** Exercise brief **
Copy every classification line in the following material word for word, leaving out the pictures.

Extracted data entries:
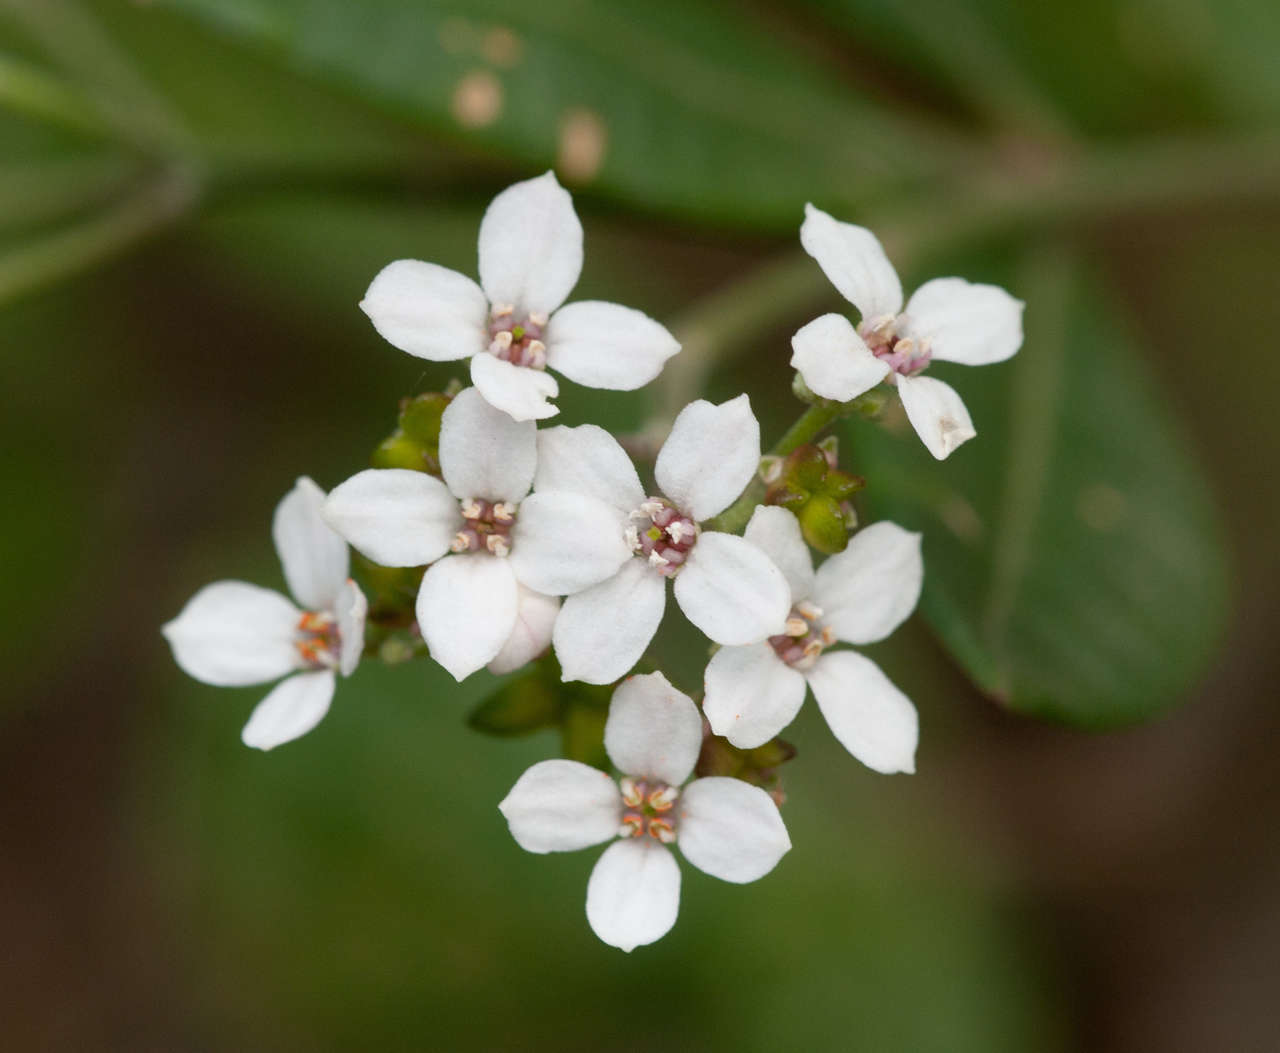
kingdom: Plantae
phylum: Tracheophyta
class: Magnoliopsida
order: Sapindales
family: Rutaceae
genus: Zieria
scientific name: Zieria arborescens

** Reply **
kingdom: Plantae
phylum: Tracheophyta
class: Magnoliopsida
order: Sapindales
family: Rutaceae
genus: Zieria
scientific name: Zieria arborescens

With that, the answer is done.